Sans valeur ajoutée avérée, très coûteuse, voire dangereuse : le cep rejette la proposition de règlement d’euro numérique

Que ce soit en Chine, aux États-Unis ou ailleurs, les monnaies numériques gagnent du terrain. Alors que la Banque centrale européenne (BCE) pousse depuis des années déjà à l'introduction d'un euro numérique et que la Commission lui a emboîté le pas cet été avec une proposition de cadre juridique, le Centre de Politique Européenne (Centre for European Policy, cep) s'oppose à l'introduction d'une monnaie numérique européenne sur la base de la proposition de règlement européen publié en juin dernier. Cette proposition fait l’objet d’une évaluation méticuleuse de la part du cep, probablement la plus détaillée à ce jour.

Les Analyses du cep

« La BCE et la Commission devraient pour l'instant s'abstenir d'introduire un euro numérique, tout d’abord parce qu’il n'y a pas de défaillance du marché. Par ailleurs, il existe des projets européens alternatifs qui ne nécessitent pas d'interventions publiques. Enfin, si en théorie, on peut y voir un instrument pour protéger la souveraineté européenne sur la monnaie et les paiements face aux acteurs américains, chinois et cryptos, il faut se questionner sur la valeur réelle de cette souveraineté tant le déploiement de l’euro numérique serait coûteux, sans bénéfice avéré pour les citoyens pour le moment. », explique Victor Warhem, expert des questions financières au cep. L'économiste du cep Paris a analysé chaque disposition de la proposition de règlement d’euro numérique avec les experts financiers du cep Anastasia Kotovskaia et Philipp Eckhardt du cep Fribourg/Berlin.

 

Selon les chercheurs du cep, donner cours légal à l’euro numérique signalerait que la Commission elle-même ne croit pas à une large acceptation de l'euro numérique. « Il n'est guère judicieux d'introduire de force un nouveau moyen de paiement public qui, en soi, ne présenterait que peu d'avantages pour les citoyens et dont l'obligation d'acceptation génère des coûts ponctuels énormes pour les commerçants et les fournisseurs de services de paiement », prévient Anastasia Kotovskaia. En outre, d'un point de vue juridique, la BCE n'est même pas autorisée à émettre un euro numérique sous la forme prévue.

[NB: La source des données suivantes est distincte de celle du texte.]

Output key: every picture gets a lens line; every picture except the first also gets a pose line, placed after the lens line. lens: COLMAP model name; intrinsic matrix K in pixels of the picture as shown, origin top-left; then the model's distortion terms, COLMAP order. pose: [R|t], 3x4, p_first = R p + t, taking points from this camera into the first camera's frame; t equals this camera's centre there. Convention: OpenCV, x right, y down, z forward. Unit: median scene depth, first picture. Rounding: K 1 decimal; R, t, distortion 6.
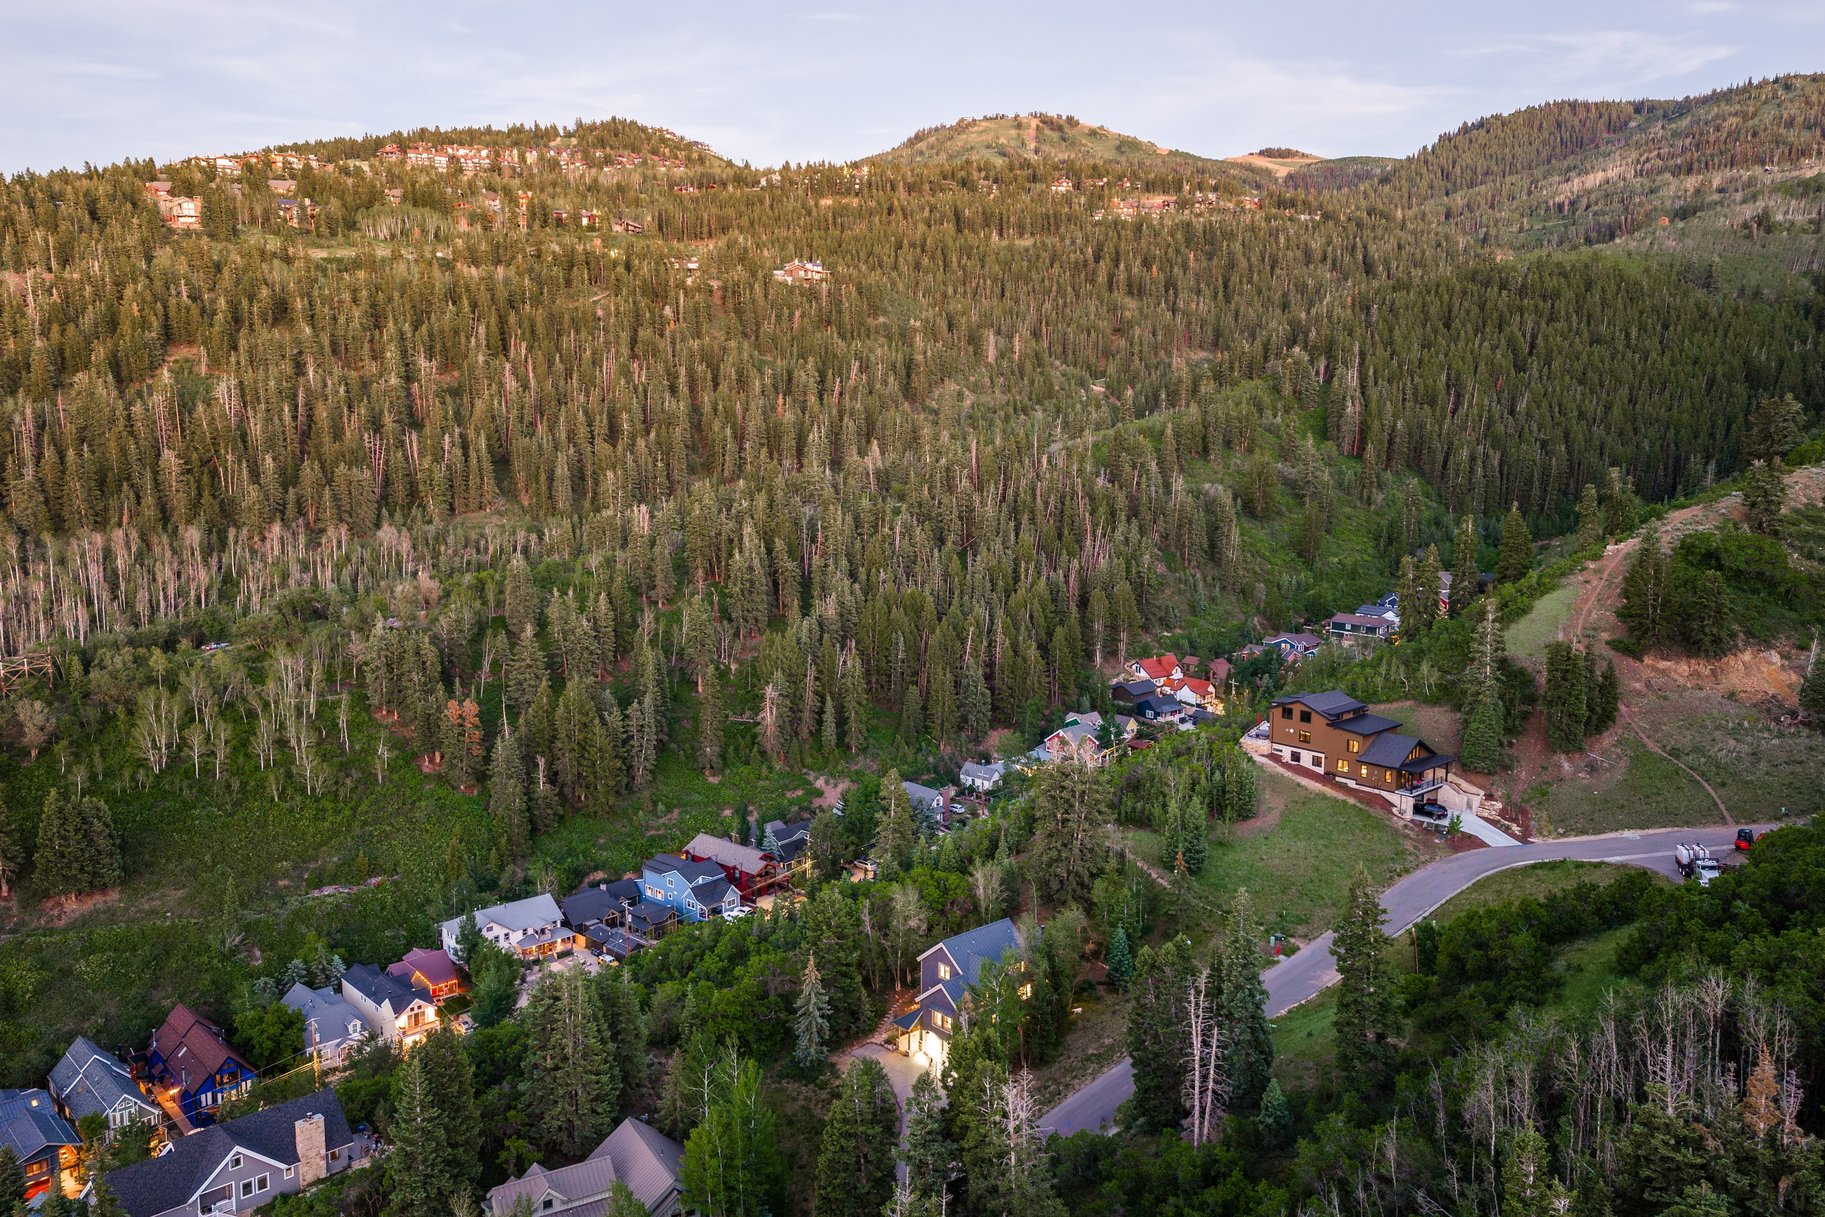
lens RADIAL K [[1484.9, 0, 914.0], [0, 1484.9, 612.4], [0, 0, 1]] dist [0.114991, -0.041382]
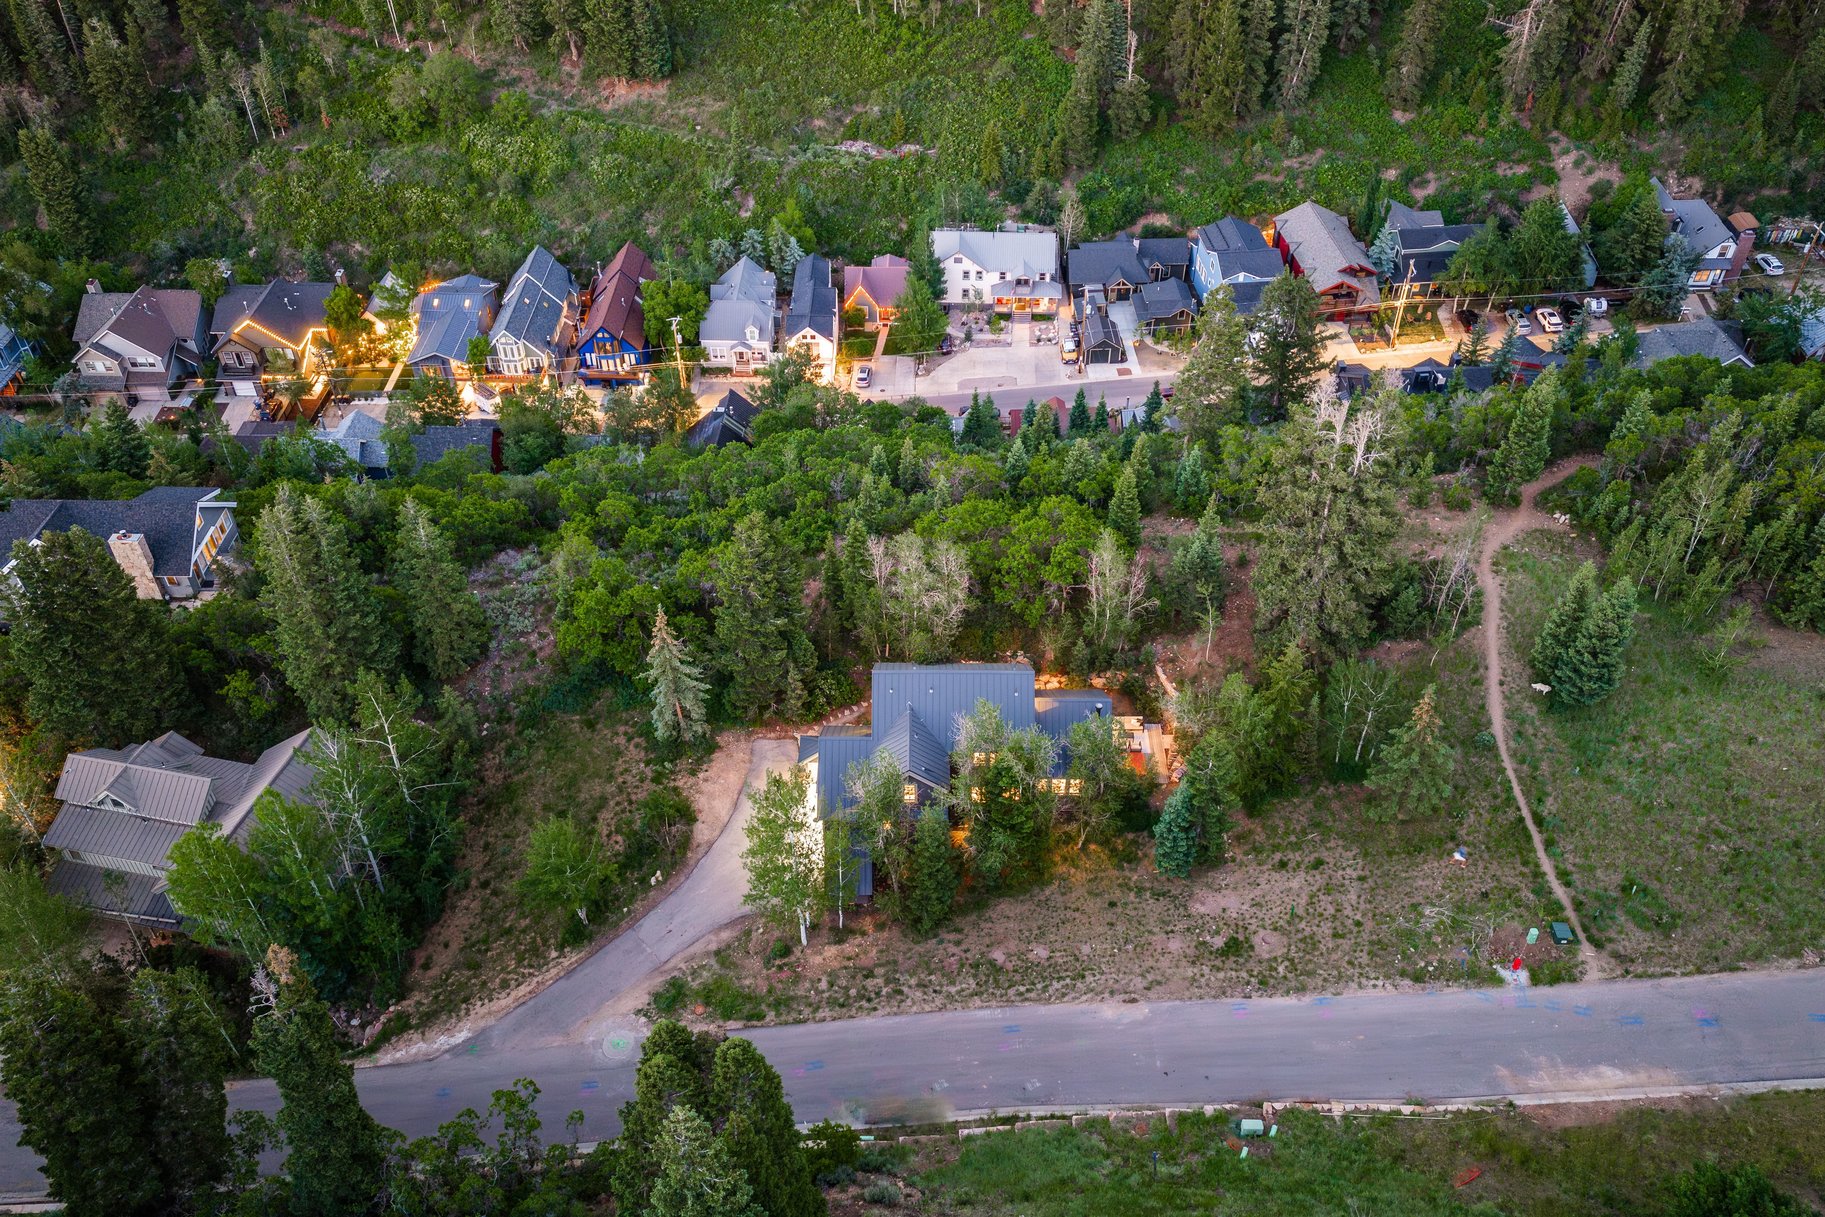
lens RADIAL K [[1484.9, 0, 915.8], [0, 1484.9, 615.5], [0, 0, 1]] dist [0.114991, -0.041382]
pose [[0.736253, 0.442194, -0.512247, 0.126524], [-0.109388, 0.824784, 0.554767, -0.048361], [0.667807, -0.352415, 0.655620, 0.249865]]
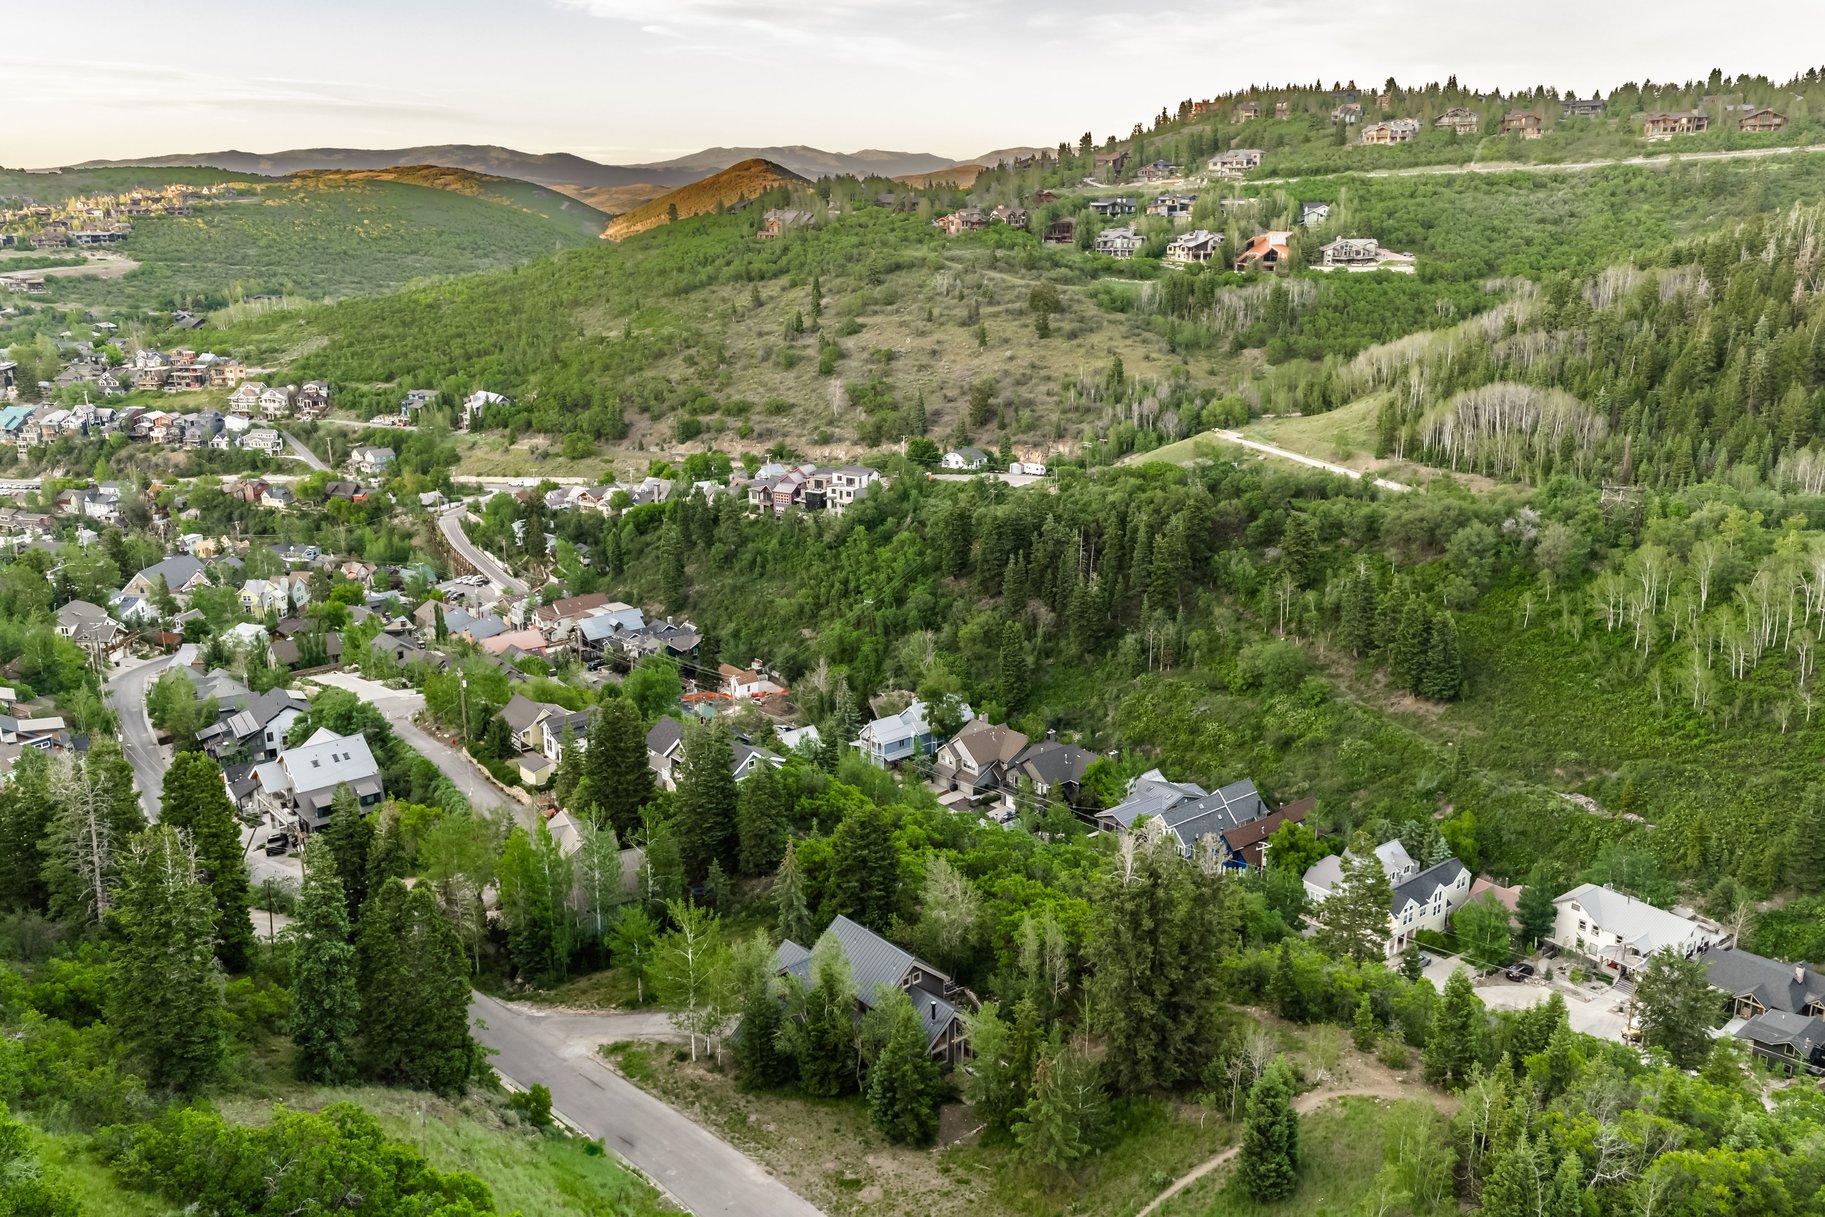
lens RADIAL K [[1484.9, 0, 911.0], [0, 1484.9, 625.2], [0, 0, 1]] dist [0.114991, -0.041382]
pose [[-0.036391, 0.281322, -0.958923, 0.297964], [-0.164123, 0.944847, 0.283421, -0.066089], [0.985768, 0.167696, 0.011787, 0.393842]]
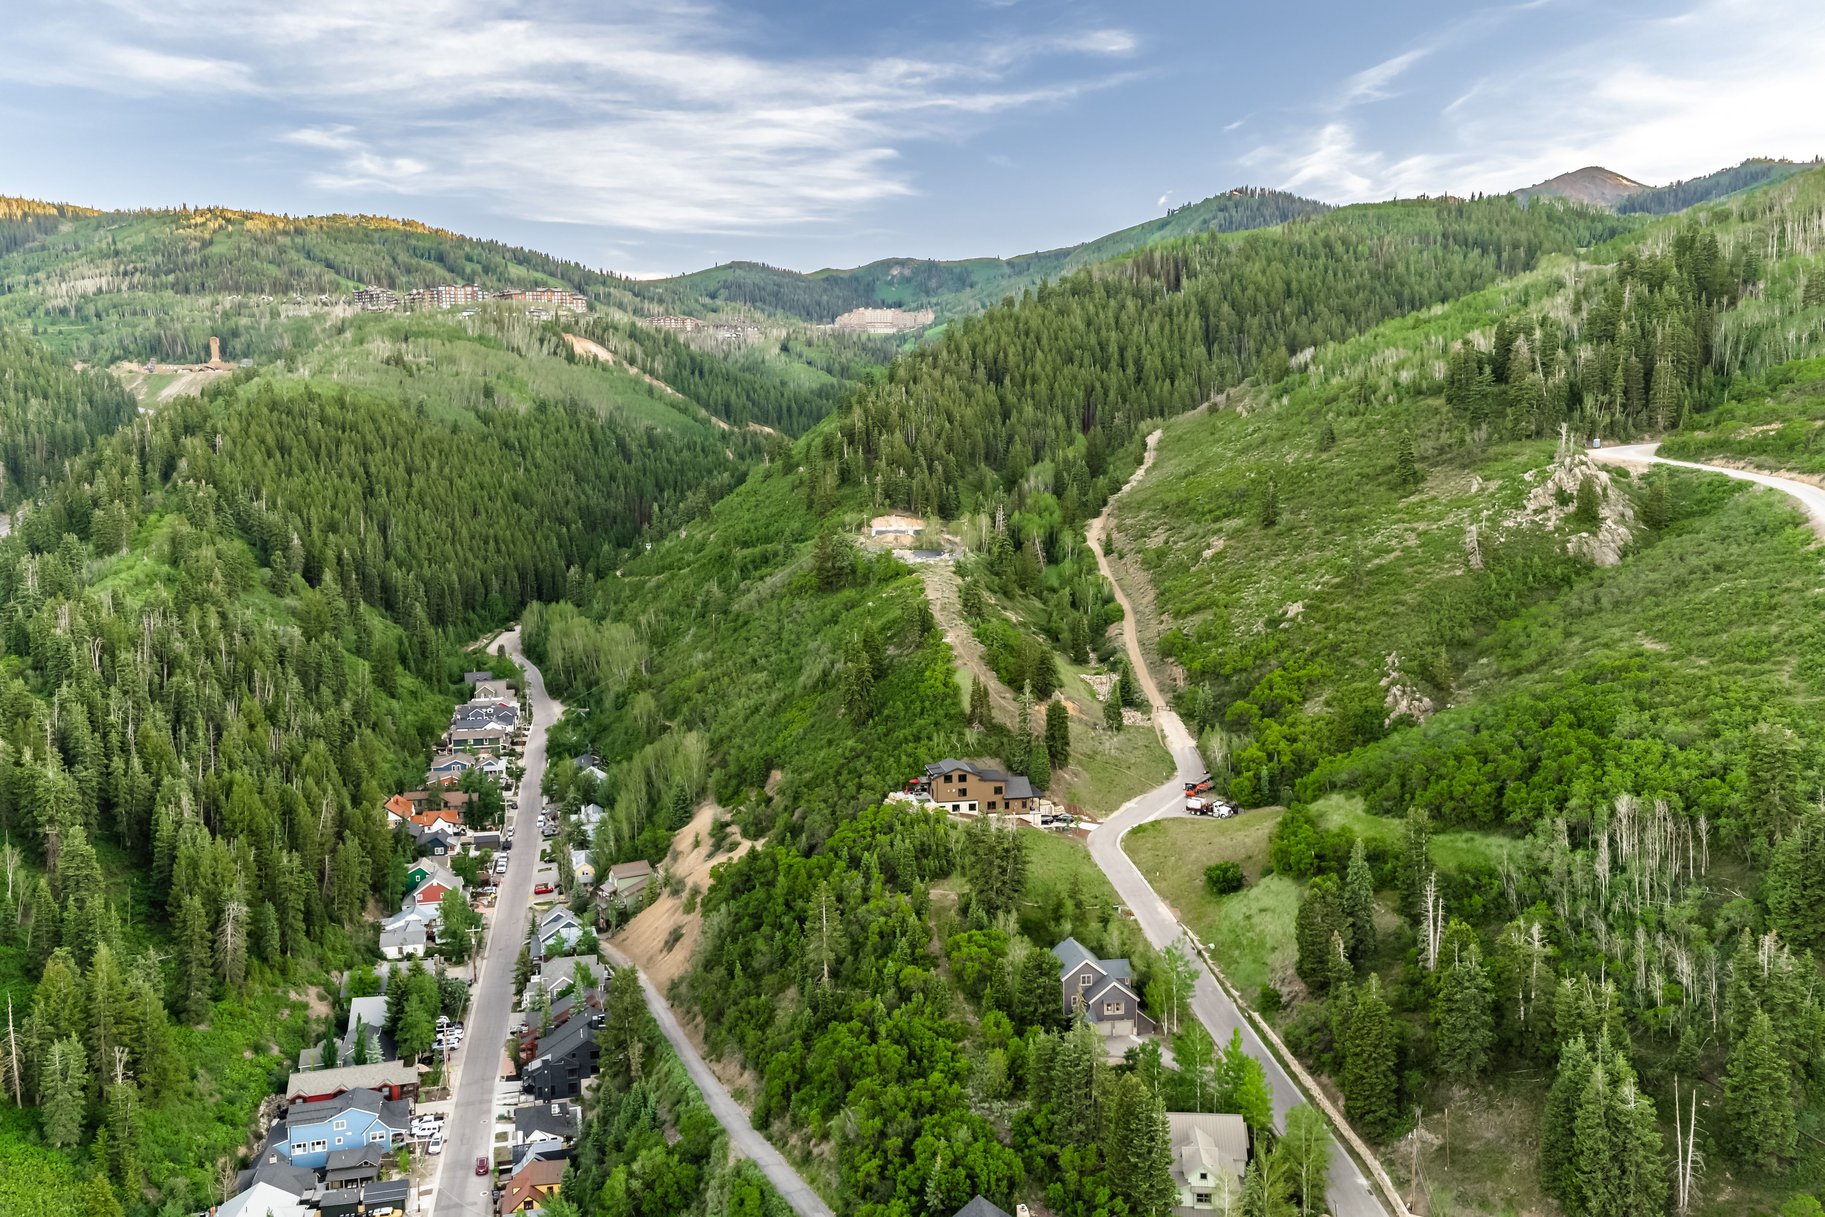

                                                                                    

Selon M. Eckhardt, les banques devraient pouvoir décider librement si elles souhaitent proposer des services liés à l'euro numérique - ou non. Dans le cas contraire, elles pourraient être contraintes d'investir des fonds dans un modèle commercial non viable et potentiellement non rentable.

 

M. Warhem estime enfin que les risques de réputation pour la BCE sont nombreux : absence d’adoption, failles de cybersécurité, scandales liés au manque de respect de la vie privée, etc. « En voulant protéger l’euro de l’assaut de monnaies étrangères et numériques, les autorités pourraient au final en réduire sa crédibilité, avec un impact négatif sur la transmission des politiques monétaires », avertit-il.